I had Ich on two fish (caught it at its beginning) in a tank and treated them with Melafix and Pimafix for a week. I didn't use Ich cures on purpose. Temp was 81.
Some fish may not do well in temps of 86; and Ich has to be treated for at least 4-5 days at temp 80 or so due to Ich life cycle.


----------



## Petunia (Dec 30, 2013)

Diztrbd1 said:


> I How big is the tank anyway?


55gal. 
It is 82F now. QuIck Cure has Malachite Green in it, means invertebrates won't survive. Salt is probably better choice. Do i need set up an airation?


----------



## jhj0112 (Jul 30, 2013)

I used paraguard for 10 days with temp 86F in my 90g tank.. I only(?) lost 2 fishes... paraguard does not contain copper as far as I understand. all of my BNP are fine.


----------



## 2wheelsx2 (Apr 21, 2010)

The Amanos won't like the increased temperatures, but may survive. Quick-cure uses formalin. Paraguard contains malachite green which is a copper compound but does not contain formalin. Salt does help in strong concentrations because the ick forms in fresh water and salt water are different. Salt also helps with osmotic function, gill function and slime coat buildup, which all help in fighting ich, but is bad for the plants. I would say that in your case, heat and salt are the best bets.


----------



## Petunia (Dec 30, 2013)

Thanks guys. Today i haven't seen any white speckles on any one, all gone. Just for one day! I haven't add sale solution yet, but keep water at 30C . So, i decided to go for the salt treatment. 
*HOW MUCH per gallon do i have to add*, taking into consideration that few loaches in the tank? I don't care about the plants, as i have Cryptocorine wendtii only, what will survive salt for few days ( it did before) . It has lots of strong roots, which are covering most of the tank botom. So - go for the salt.
Can i use Sifto Kosher salt? it suppose to be chemicals free.


----------



## 2wheelsx2 (Apr 21, 2010)

Kosher salt and pickling salt will both work. Basically uniodized NaCl. Based on this link: Understanding and Treating Ich or White Spot

I would think 1 tablespoon every 2 gallons should do it.


----------



## Petunia (Dec 30, 2013)

2wheelsx2 said:


> Kosher salt and pickling salt will both work. Basically uniodized NaCl. Based on this link: Understanding and Treating Ich or White Spot
> 
> I would think 1 tablespoon every 2 gallons should do it.

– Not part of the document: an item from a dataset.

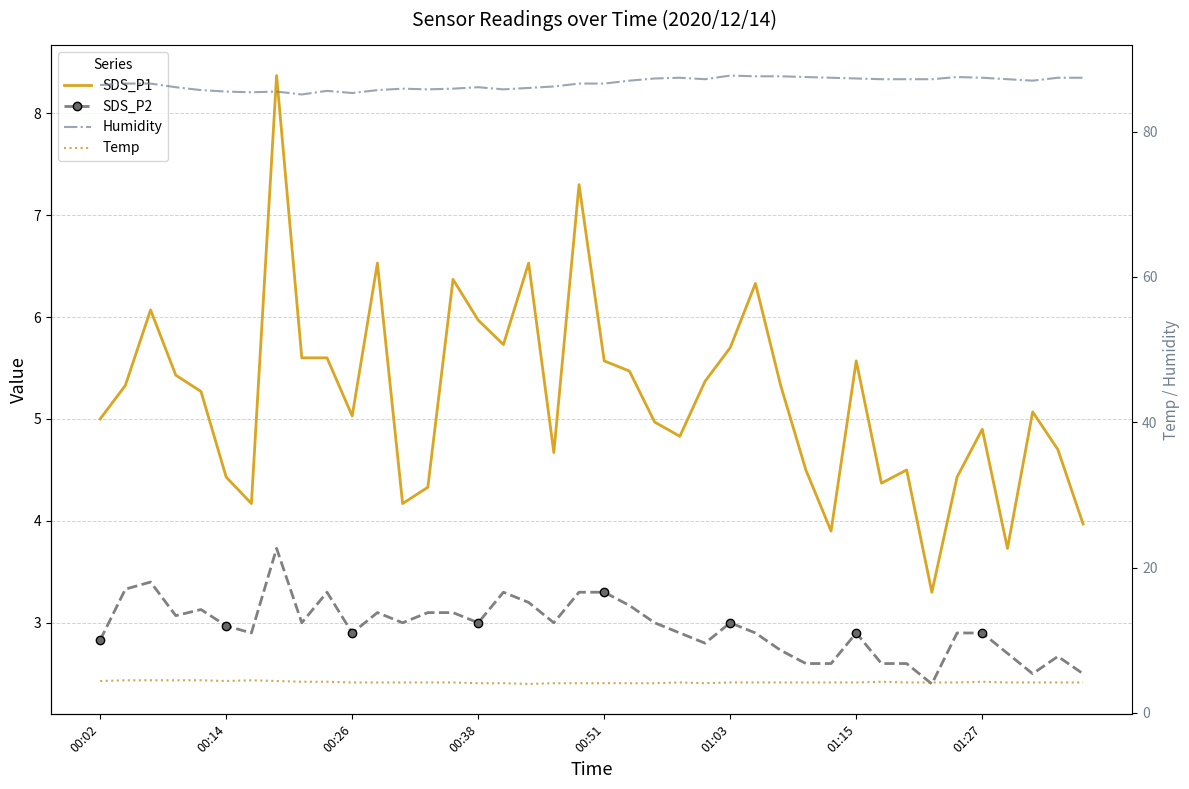

True or false: SDS_P1 and SDS_P2 intersect in this chart.

False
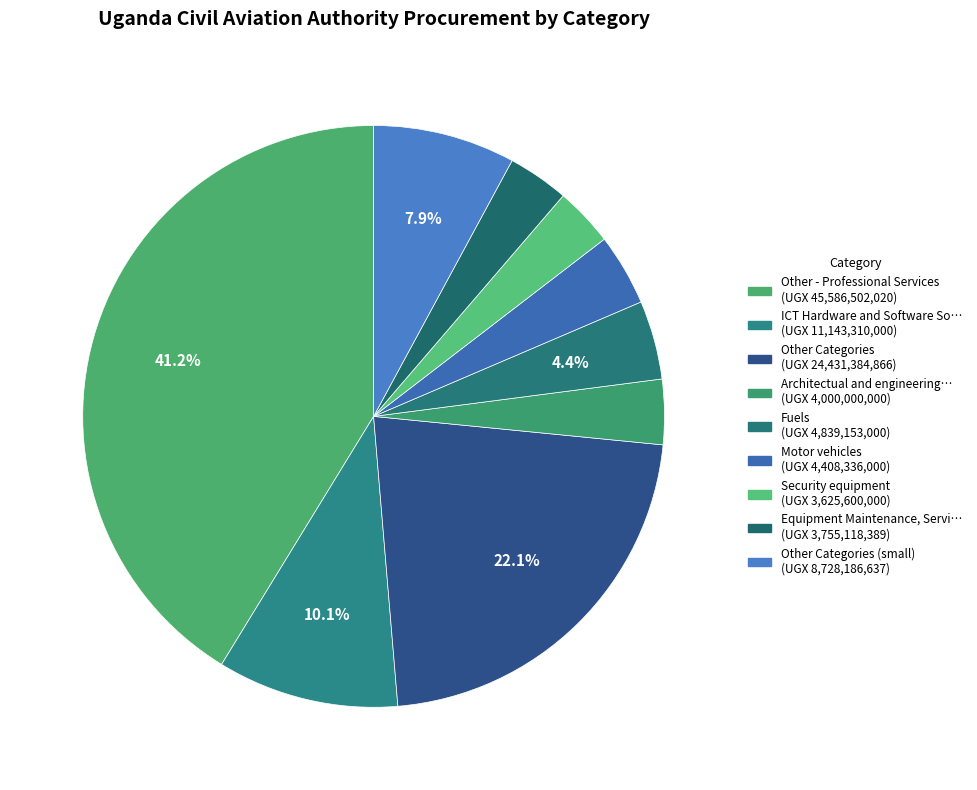

How many slices are in this pie chart?

9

Thanks. I added 1/5 of tea spoon / gal so far. Will continue up to 1tbs. No spots left on the fish, so will keep high temperature for 3 more days, just to be sure all swimming spores are dead.


----------



## Petunia (Dec 30, 2013)

Well, sounds that Angel Fish love increased temperatures - they laid eggs on the filter intake pipe. Now what? Is any way to save them, at least few? I have floating box made of net, should i try to scoop some eggs and put into the net?


----------



## Diztrbd1 (Apr 21, 2010)

no expert but if it were me id leave them be and let nature take its course and hope for the best


----------



## Petunia (Dec 30, 2013)

Diztrbd1 said:


> no expert but if it were me id leave them be and let nature take its course and hope for the best


I was lucky to scoop about 5-6 of them from the pupe, most of the rest eaten by red tail shark


----------



## Diztrbd1 (Apr 21, 2010)

guess nature did take its course lol darn sharks! surprised the parents didn't protect them better but glad to hear you were able to save a few. Good luck hope the hatch for you


----------